* _Work to complete_: The range runs from the line containing "Picture 2: xy-256, xy-128" to the last line of the entries. Restate those lines word for word, without the pictures.
____________
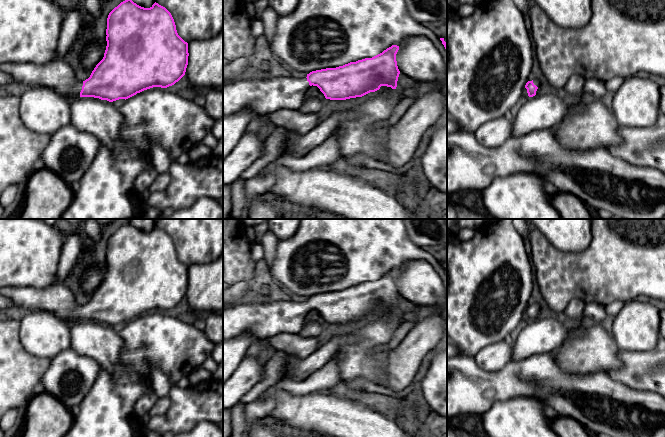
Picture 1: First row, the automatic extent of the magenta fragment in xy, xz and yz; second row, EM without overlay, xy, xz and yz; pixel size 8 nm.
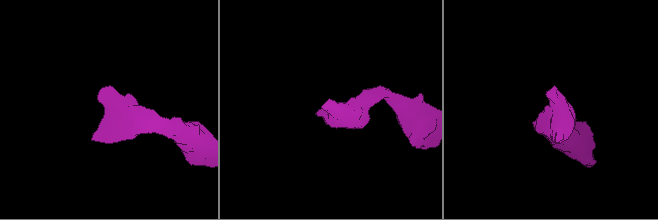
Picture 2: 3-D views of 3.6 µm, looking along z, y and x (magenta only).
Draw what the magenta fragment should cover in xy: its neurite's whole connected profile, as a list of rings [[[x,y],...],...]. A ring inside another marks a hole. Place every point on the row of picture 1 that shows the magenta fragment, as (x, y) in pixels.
[[[132,0],[121,2],[108,15],[106,35],[104,57],[83,82],[75,79],[73,68],[63,59],[43,64],[2,63],[0,70],[12,79],[12,83],[47,87],[67,100],[94,97],[109,102],[126,100],[153,87],[167,88],[185,75],[188,43],[178,35],[171,13],[158,3],[144,8]]]

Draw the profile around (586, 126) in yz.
[[[601,99],[592,102],[581,100],[580,102],[568,102],[567,112],[557,126],[552,128],[560,144],[576,151],[606,149],[622,143],[622,137],[618,133],[619,124],[611,110],[608,110]]]

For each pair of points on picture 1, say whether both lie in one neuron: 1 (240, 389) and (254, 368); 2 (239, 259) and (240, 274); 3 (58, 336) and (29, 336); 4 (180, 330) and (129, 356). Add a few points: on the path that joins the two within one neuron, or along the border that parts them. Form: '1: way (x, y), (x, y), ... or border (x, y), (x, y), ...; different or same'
1: way (240, 384), (249, 373); same
2: way (239, 263), (240, 270); same
3: way (51, 336), (36, 336); same
4: way (167, 339), (151, 339), (142, 348); same

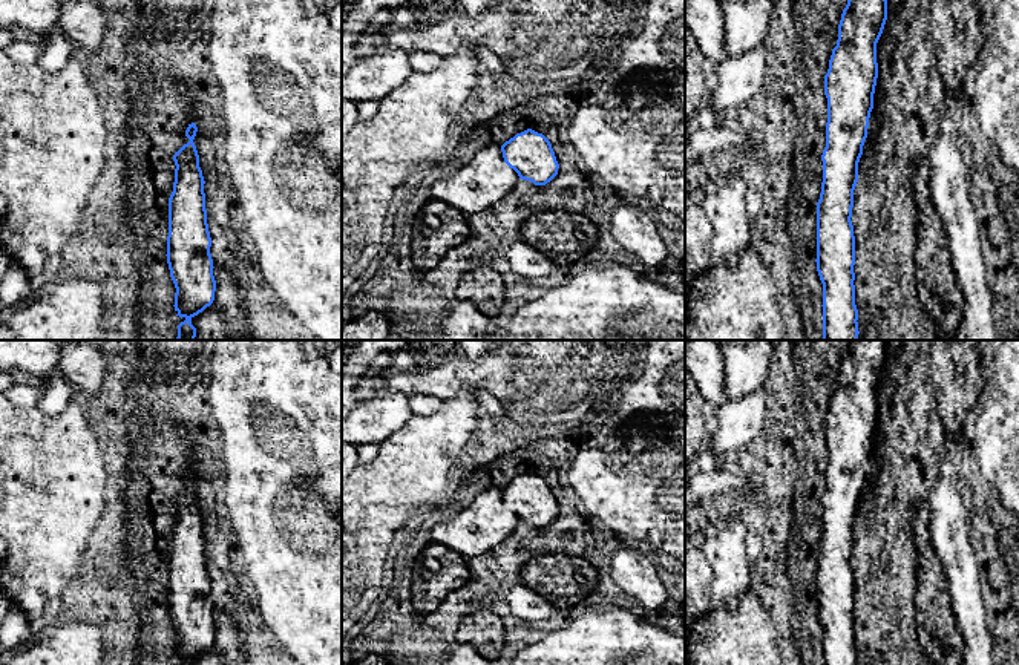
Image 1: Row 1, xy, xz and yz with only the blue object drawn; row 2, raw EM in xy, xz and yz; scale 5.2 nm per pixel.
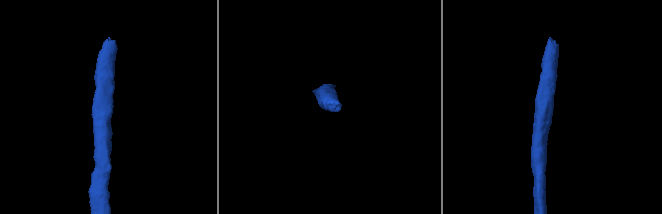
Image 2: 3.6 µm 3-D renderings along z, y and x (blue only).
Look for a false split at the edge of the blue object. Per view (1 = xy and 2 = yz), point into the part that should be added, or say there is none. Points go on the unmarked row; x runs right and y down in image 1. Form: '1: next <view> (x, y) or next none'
1: next none
2: next none

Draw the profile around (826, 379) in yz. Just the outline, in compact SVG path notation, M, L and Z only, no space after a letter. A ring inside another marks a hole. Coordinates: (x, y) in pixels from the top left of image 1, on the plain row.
M838 368L821 369L812 383L814 383L815 391L834 392L837 389L837 383L838 383Z

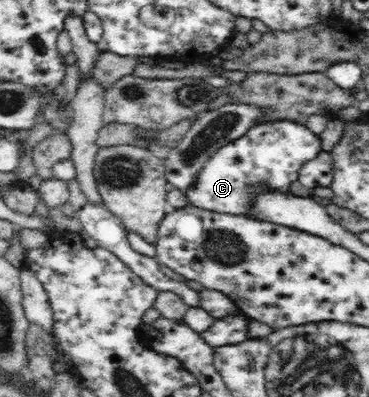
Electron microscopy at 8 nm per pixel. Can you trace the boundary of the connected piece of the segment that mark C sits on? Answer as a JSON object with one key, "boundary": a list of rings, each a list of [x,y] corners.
{"boundary":[[[289,120],[253,125],[244,135],[241,135],[241,138],[215,150],[215,154],[207,160],[206,166],[199,172],[195,184],[185,190],[188,204],[217,213],[248,216],[249,202],[253,202],[253,193],[249,193],[249,190],[253,190],[253,186],[256,186],[256,190],[261,190],[261,186],[268,186],[268,190],[289,192],[289,185],[294,180],[298,180],[299,170],[305,162],[313,160],[321,152],[321,138],[305,125]]]}

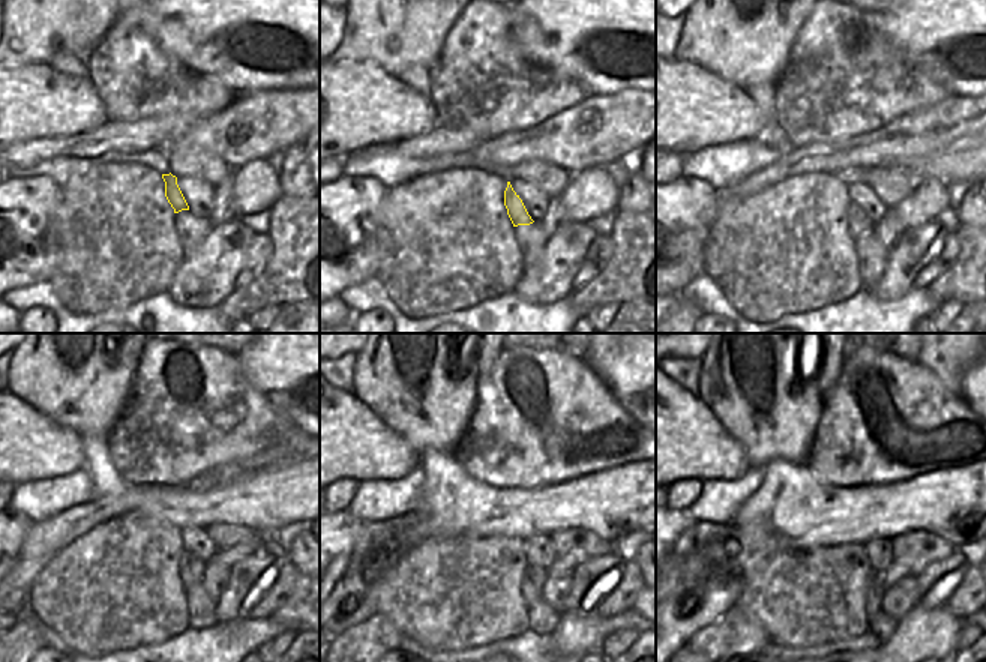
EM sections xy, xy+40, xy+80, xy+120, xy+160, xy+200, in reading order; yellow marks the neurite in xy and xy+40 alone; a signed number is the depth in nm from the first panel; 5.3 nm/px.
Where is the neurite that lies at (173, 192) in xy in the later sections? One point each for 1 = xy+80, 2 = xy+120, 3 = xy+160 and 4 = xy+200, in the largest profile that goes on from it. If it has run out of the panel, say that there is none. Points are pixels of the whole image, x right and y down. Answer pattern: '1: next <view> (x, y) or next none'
1: next xy+80 (859, 224)
2: next xy+120 (191, 568)
3: next xy+160 (533, 580)
4: next xy+200 (874, 602)

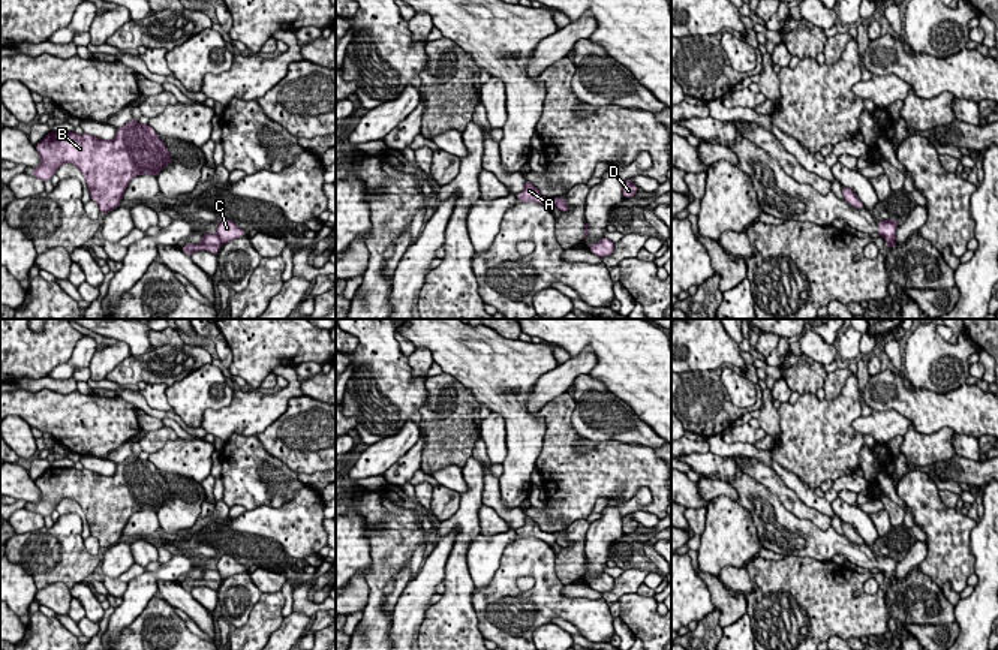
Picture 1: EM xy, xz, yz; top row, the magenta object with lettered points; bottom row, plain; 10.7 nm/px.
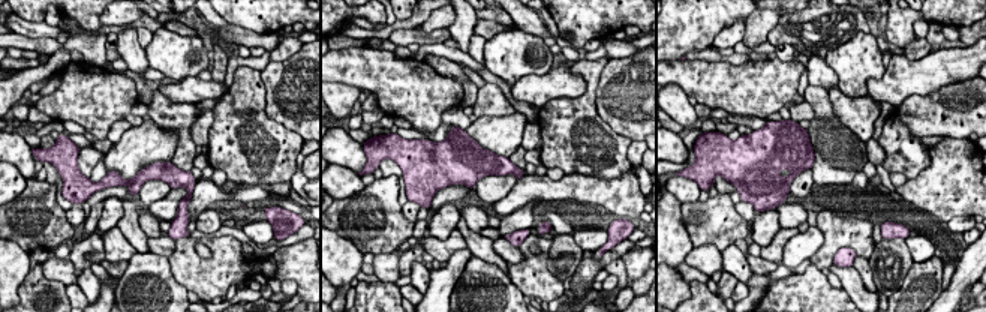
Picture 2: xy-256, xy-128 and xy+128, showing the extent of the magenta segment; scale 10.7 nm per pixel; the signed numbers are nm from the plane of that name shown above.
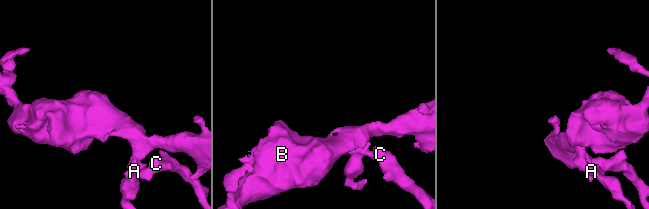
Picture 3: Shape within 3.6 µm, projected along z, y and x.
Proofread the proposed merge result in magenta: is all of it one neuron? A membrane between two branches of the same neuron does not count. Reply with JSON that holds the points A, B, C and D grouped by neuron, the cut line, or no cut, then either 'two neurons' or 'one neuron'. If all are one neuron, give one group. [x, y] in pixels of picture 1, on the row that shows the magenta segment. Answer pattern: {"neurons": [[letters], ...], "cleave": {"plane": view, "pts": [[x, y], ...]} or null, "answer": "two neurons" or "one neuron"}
{"neurons": [["A", "B", "D"], ["C"]], "cleave": {"plane": "xy", "pts": [[216, 234], [222, 243]]}, "answer": "two neurons"}

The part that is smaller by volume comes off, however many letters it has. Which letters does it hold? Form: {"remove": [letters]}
{"remove": ["C"]}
____________
* _Task response_:
Picture 2: xy-256, xy-128 and xy+128, showing the extent of the magenta segment; scale 10.7 nm per pixel; the signed numbers are nm from the plane of that name shown above.
Picture 3: Shape within 3.6 µm, projected along z, y and x.
Proofread the proposed merge result in magenta: is all of it one neuron? A membrane between two branches of the same neuron does not count. Reply with JSON that holds the points A, B, C and D grouped by neuron, the cut line, or no cut, then either 'two neurons' or 'one neuron'. If all are one neuron, give one group. [x, y] in pixels of picture 1, on the row that shows the magenta segment. Answer pattern: {"neurons": [[letters], ...], "cleave": {"plane": view, "pts": [[x, y], ...]} or null, "answer": "two neurons" or "one neuron"}
{"neurons": [["A", "B", "D"], ["C"]], "cleave": {"plane": "xy", "pts": [[216, 234], [222, 243]]}, "answer": "two neurons"}

The part that is smaller by volume comes off, however many letters it has. Which letters does it hold? Form: {"remove": [letters]}
{"remove": ["C"]}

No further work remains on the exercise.